Elena mendengus pelan, lalu berdiri dari kursinya. "Fine. Jadi, aku harus pindah ke apartemen itu, tinggal bersamamu, dan berpura-pura menjadi istri yang bahagia?"
Gerald mengangkat bahu. "Kurang lebih begitu. Setidaknya di depan publik. Di balik pintu tertutup, kita bisa menjalani kehidupan kita masing-masing."
Elena menatapnya dengan penuh ketidakpercayaan. "Kamu mengatakan ini dengan begitu tenang, seolah pernikahan ini tidak berarti apa-apa bagimu."
"Karena memang tidak," jawab Gerald jujur. "Pernikahan ini hanya kesepakatan."
Elena mengepalkan tangannya, lalu menutup matanya sejenak, mencoba mengendalikan emosinya. Akhirnya, ia membuka mata dan berkata dengan suara lebih tenang, tetapi tetap tajam, "Baiklah. Kalau itu yang kamu inginkan, ayo kita pergi. Tapi jangan pernah berpikir bahwa aku akan benar-benar menganggapmu sebagai suamiku."
Gerald menatapnya sejenak sebelum mengangguk. "Percayalah, aku juga tidak menginginkan itu."
***
Setibanya di apartemen, Elena melepas high heels-nya dengan kasar, lalu berjalan ke ruang tamu tanpa menghiraukan Gerald. Ia menghempaskan tubuhnya ke sofa, matanya menatap kosong ke langit-langit.

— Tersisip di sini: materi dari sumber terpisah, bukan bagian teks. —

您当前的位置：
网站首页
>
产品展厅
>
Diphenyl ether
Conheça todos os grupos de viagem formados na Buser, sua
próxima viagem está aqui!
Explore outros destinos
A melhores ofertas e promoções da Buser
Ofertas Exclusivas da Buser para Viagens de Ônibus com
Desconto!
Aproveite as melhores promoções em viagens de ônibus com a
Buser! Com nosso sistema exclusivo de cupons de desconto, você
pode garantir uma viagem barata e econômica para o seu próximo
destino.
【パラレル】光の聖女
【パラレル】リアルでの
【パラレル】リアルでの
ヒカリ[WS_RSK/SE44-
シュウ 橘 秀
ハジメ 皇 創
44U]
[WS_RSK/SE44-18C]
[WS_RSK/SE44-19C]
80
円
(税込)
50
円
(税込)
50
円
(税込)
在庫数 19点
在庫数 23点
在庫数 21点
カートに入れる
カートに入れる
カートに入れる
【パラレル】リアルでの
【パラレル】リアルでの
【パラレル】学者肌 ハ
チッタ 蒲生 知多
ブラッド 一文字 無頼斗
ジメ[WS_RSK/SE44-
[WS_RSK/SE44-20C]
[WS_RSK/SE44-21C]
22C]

"Jadi, kita harus tinggal di sini bersama?" tanyanya tanpa menoleh.
Gerald melepas jasnya dan menggantungnya dengan rapi. "Bisakah kamu berbicara dengan santai? Bicaramu terlalu formal,” protes Gerald yang sudah menahannya sejak acara pernikahan.

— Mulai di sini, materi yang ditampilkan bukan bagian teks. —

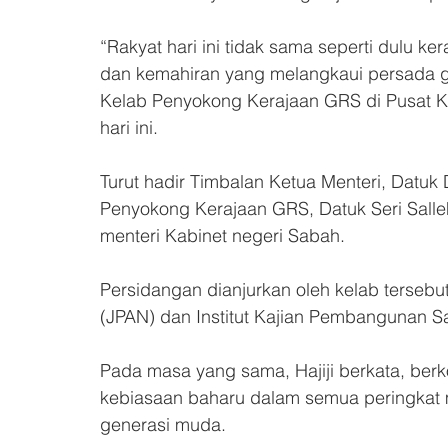
“Rakyat hari ini tidak sama seperti dulu ke
dan kemahiran yang melangkaui persada gl
Kelab Penyokong Kerajaan GRS di Pusat K
hari ini.
Turut hadir Timbalan Ketua Menteri, Datuk
Penyokong Kerajaan GRS, Datuk Seri Salle
menteri Kabinet negeri Sabah.
Persidangan dianjurkan oleh kelab terseb
(JPAN) dan Institut Kajian Pembangunan S
Pada masa yang sama, Hajiji berkata, ber
kebiasaan baharu dalam semua peringkat 
generasi muda. 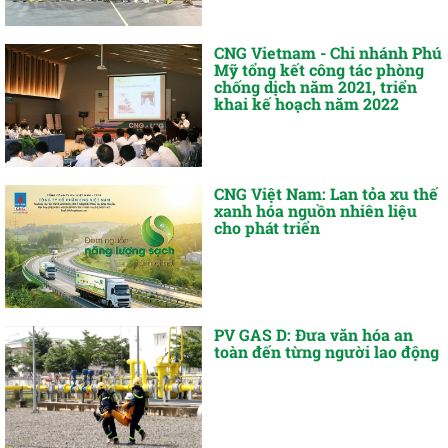
CNG Vietnam - Chi nhánh Phú
Mỹ tổng kết công tác phòng
chống dịch năm 2021, triển
khai kế hoạch năm 2022
CNG Việt Nam: Lan tỏa xu thế
xanh hóa nguồn nhiên liệu
cho phát triển
PV GAS D: Đưa văn hóa an
toàn đến từng người lao động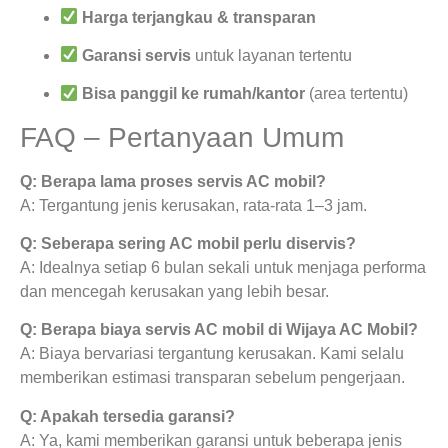
Harga terjangkau & transparan
Garansi servis
untuk layanan tertentu
Bisa panggil ke rumah/kantor
(area tertentu)
FAQ – Pertanyaan Umum
Q: Berapa lama proses servis AC mobil?
A: Tergantung jenis kerusakan, rata-rata 1–3 jam.
Q: Seberapa sering AC mobil perlu diservis?
A: Idealnya setiap 6 bulan sekali untuk menjaga performa
dan mencegah kerusakan yang lebih besar.
Q: Berapa biaya servis AC mobil di Wijaya AC Mobil?
A: Biaya bervariasi tergantung kerusakan. Kami selalu
memberikan estimasi transparan sebelum pengerjaan.
Q: Apakah tersedia garansi?
A: Ya, kami memberikan garansi untuk beberapa jenis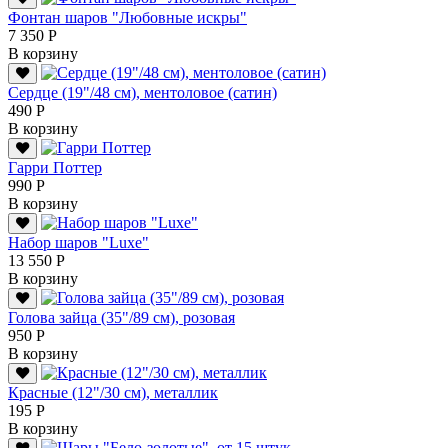
Фонтан шаров "Любовные искры"
7 350 Р
В корзину
Сердце (19"/48 см), ментоловое (сатин)
490 Р
В корзину
Гарри Поттер
990 Р
В корзину
Набор шаров "Luxe"
13 550 Р
В корзину
Голова зайца (35"/89 см), розовая
950 Р
В корзину
Красные (12"/30 см), металлик
195 Р
В корзину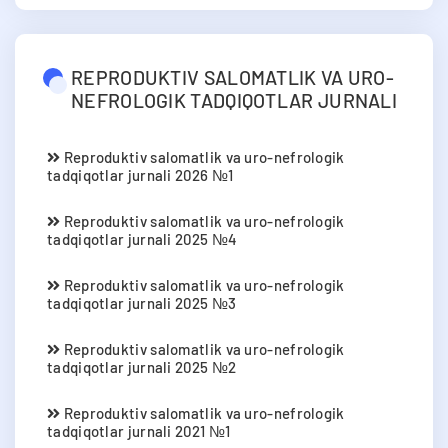
REPRODUKTIV SALOMATLIK VA URO-
NEFROLOGIK TADQIQOTLAR JURNALI
Reproduktiv salomatlik va uro-nefrologik
tadqiqotlar jurnali 2026 №1
Reproduktiv salomatlik va uro-nefrologik
tadqiqotlar jurnali 2025 №4
Reproduktiv salomatlik va uro-nefrologik
tadqiqotlar jurnali 2025 №3
Reproduktiv salomatlik va uro-nefrologik
tadqiqotlar jurnali 2025 №2
Reproduktiv salomatlik va uro-nefrologik
tadqiqotlar jurnali 2021 №1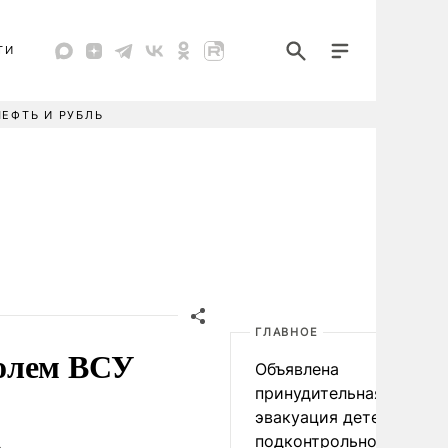
ТИ
НЕФТЬ И РУБЛЬ
ГЛАВНОЕ
ролем ВСУ
Объявлена
принудительная
эвакуация детей в
подконтрольном Киеву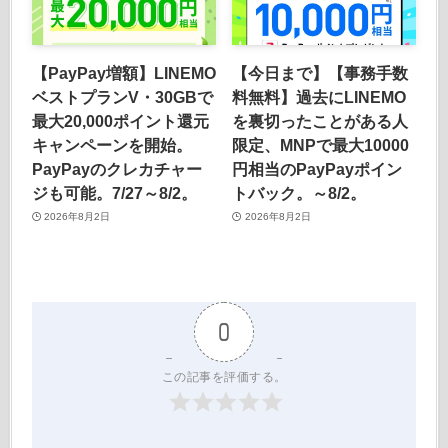
【PayPay増額】LINEMO
【今日まで】【事務手数
ベストプランV・30GBで
料無料】過去にLINEMO
最大20,000ポイント還元
を裏切ったことがある人
キャンペーンを開始。
限定、MNPで最大10000
PayPayのクレカチャー
円相当のPayPayポイン
ジも可能。7/27～8/2。
トバック。～8/2。
2026年8月2日
2026年8月2日
0
この記事を評価する。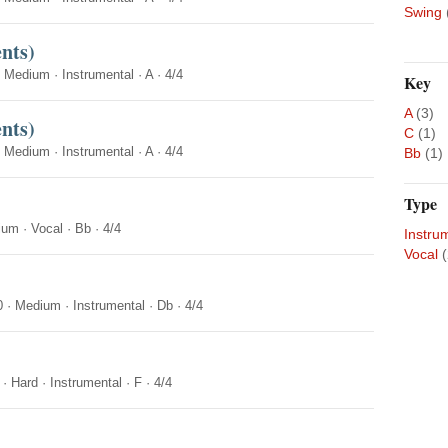
Swing
nts)
·
Medium
·
Instrumental
·
A
·
4/4
Key
A
(3)
nts)
C
(1)
·
Medium
·
Instrumental
·
A
·
4/4
Bb
(1)
Type
ium
·
Vocal
·
Bb
·
4/4
Instru
Vocal
(
0
·
Medium
·
Instrumental
·
Db
·
4/4
·
Hard
·
Instrumental
·
F
·
4/4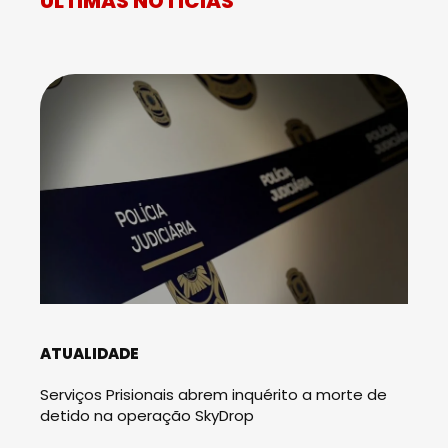
ÚLTIMAS NOTÍCIAS
ATUALIDADE
Serviços Prisionais abrem inquérito a morte de
detido na operação SkyDrop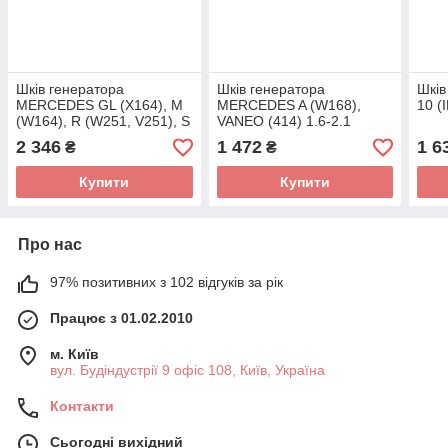
Шків генератора
Шків генератора
Шків
MERCEDES GL (X164), M
MERCEDES A (W168),
10 (
(W164), R (W251, V251), S
VANEO (414) 1.6-2.1
(W221) 3.0D 07.05-12.14
07.98-07.05 535 0011 10
2 346
1 472
1 6
₴
₴
535 0108 10 (INA)
(INA)
Купити
Купити
Про нас
97% позитивних з 102 відгуків за рік
Працює з 01.02.2010
м. Київ
вул. Будіндустрії 9 офіс 108, Київ, Україна
Контакти
Сьогодні вихідний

Elena mendengus. “Aku terbiasa berbicara formal dan tertata dengan orang tuaku,” balas Elena memandang Gerald yang mendekat. “Lagipula, memang sudah seharusnya aku menjaga bicaraku dengan orang asing sepertimu.”

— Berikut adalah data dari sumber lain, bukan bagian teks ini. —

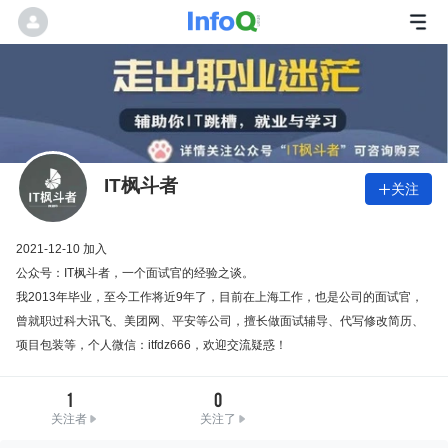
IT枫斗者
关注

2021-12-10 加入
公众号：IT枫斗者，一个面试官的经验之谈。
我2013年毕业，至今工作将近9年了，目前在上海工作，也是公司的面试官，
曾就职过科大讯飞、美团网、平安等公司，擅长做面试辅导、代写修改简历、
项目包装等，个人微信：itfdz666，欢迎交流疑惑！
1
0
关注者
关注了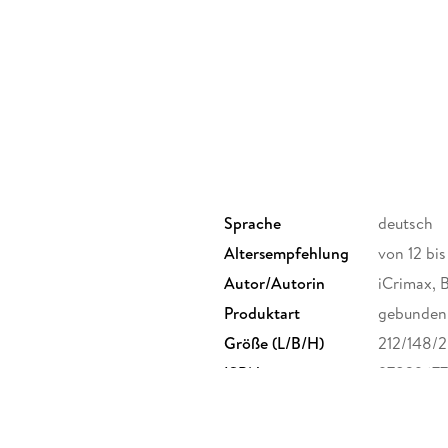
Sprache
deutsch
Altersempfehlung
von 12 bi
Autor/Autorin
iCrimax, B
Produktart
gebunden
Größe (L/B/H)
212/148/
ISBN
97839677
bH, Türkenstraße 89, 80799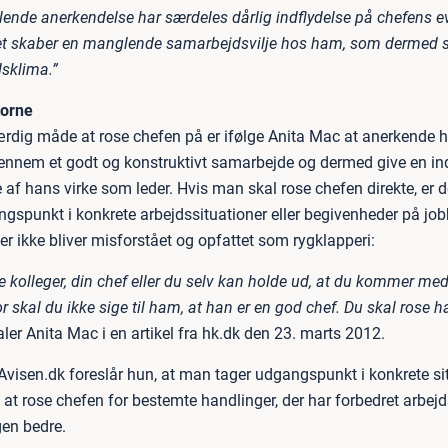
ende anerkendelse har særdeles dårlig indflydelse på chefens 
 det skaber en manglende samarbejdsvilje hos ham, som dermed s
dsklima.”
torne
rdig måde at rose chefen på er ifølge Anita Mac at anerkende 
gennem et godt og konstruktivt samarbejde og dermed give en ind
af hans virke som leder. Hvis man skal rose chefen direkte, er d
ngspunkt i konkrete arbejdssituationer eller begivenheder på job
r ikke bliver misforstået og opfattet som rygklapperi:
e kolleger, din chef eller du selv kan holde ud, at du kommer me
or skal du ikke sige til ham, at han er en god chef. Du skal rose 
ler Anita Mac i en artikel fra hk.dk den 23. marts 2012.
a Avisen.dk foreslår hun, at man tager udgangspunkt i konkrete si
at rose chefen for bestemte handlinger, der har forbedret arbejd
gen bedre.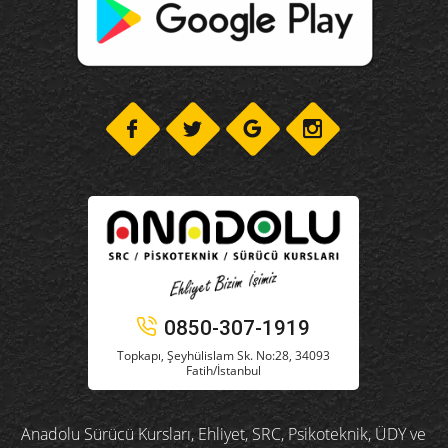
0850-307-1919
Topkapı, Şeyhülislam Sk. No:28, 34093
Fatih/İstanbul
Anadolu Sürücü Kursları, Ehliyet, SRC, Psikoteknik, ÜDY ve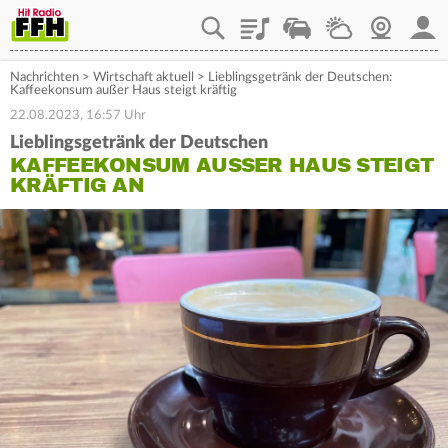
Playlist
Staupilot
Wetter
Webcam
Mein
Nachrichten
>
Wirtschaft aktuell
>
Lieblingsgetränk der Deutschen:
Kaffeekonsum außer Haus steigt kräftig
22.08.2023, 16:57 Uhr
Lieblingsgetränk der Deutschen
KAFFEEKONSUM AUSSER HAUS STEIGT K
RÄFTIG AN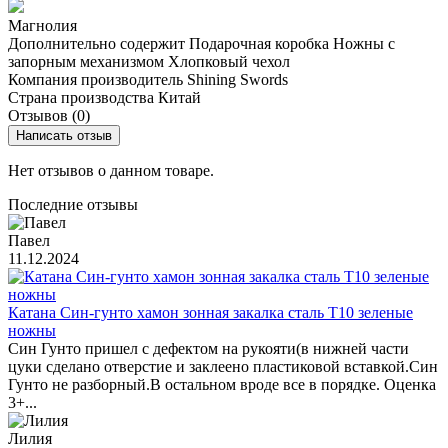
Магнолия
Дополнительно содержит
Подарочная коробка
Ножны с
запорным механизмом
Хлопковый чехол
Компания производитель
Shining Swords
Страна производства
Китай
Отзывов (0)
Написать отзыв
Нет отзывов о данном товаре.
Последние отзывы
Павел
11.12.2024
Катана Син-гунто хамон зонная закалка сталь T10 зеленые
ножны
Син Гунто пришел с дефектом на рукояти(в нижней части
цуки сделано отверстие и заклеено пластиковой вставкой.Син
Гунто не разборный.В остальном вроде все в порядке. Оценка
3+...
Лилия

Gerald melirik sekilas dengan tatapannya yang tajam, sudah malas menanggapi pemberontakan perempuan ini yang tidak ada lelahnya sedari tadi. “Baiklah, jika memang gaya bicaramu seperti ini, aku akan mengikuti,” ujar Gerald yang sebenarnya tidak kesusahan berbicara formal, karena ini sudah menjadi kebiasaannya juga.
Gerald menghela napas. “Soal tinggal bersama, itu sudah jelas. Keluarga kita tidak akan membiarkan kita tinggal terpisah setelah semua ini."
Elena menghela napas, lalu menoleh ke arah Gerald. "Aku ingin membuat satu hal jelas sejak awal. Kita mungkin sudah menikah di atas kertas, tetapi aku tidak akan menjalani pernikahan ini sebagai istri yang sebenarnya."
Gerald menatapnya tanpa ekspresi. "Itu juga bukan sesuatu yang aku inginkan. Karena itu, aku pikir kita harus membuat perjanjian."
Elena mengangkat alisnya. "Perjanjian?"
Gerald berjalan ke meja, mengambil sebuah dokumen yang telah ia siapkan sebelumnya, lalu menyerahkannya pada Elena. "Ini perjanjian formal. Aku ingin semuanya jelas dan tertulis diatas kertas."
Elena membaca dokumen itu dengan seksama. Beberapa poin utama tertulis dengan rapi:``1
1. Kedua pihak akan tinggal dalam satu apartemen yang telah disediakan oleh keluarga, dengan ketentuan bahwa masing-masing pihak akan menggunakan kamar secara terpisah.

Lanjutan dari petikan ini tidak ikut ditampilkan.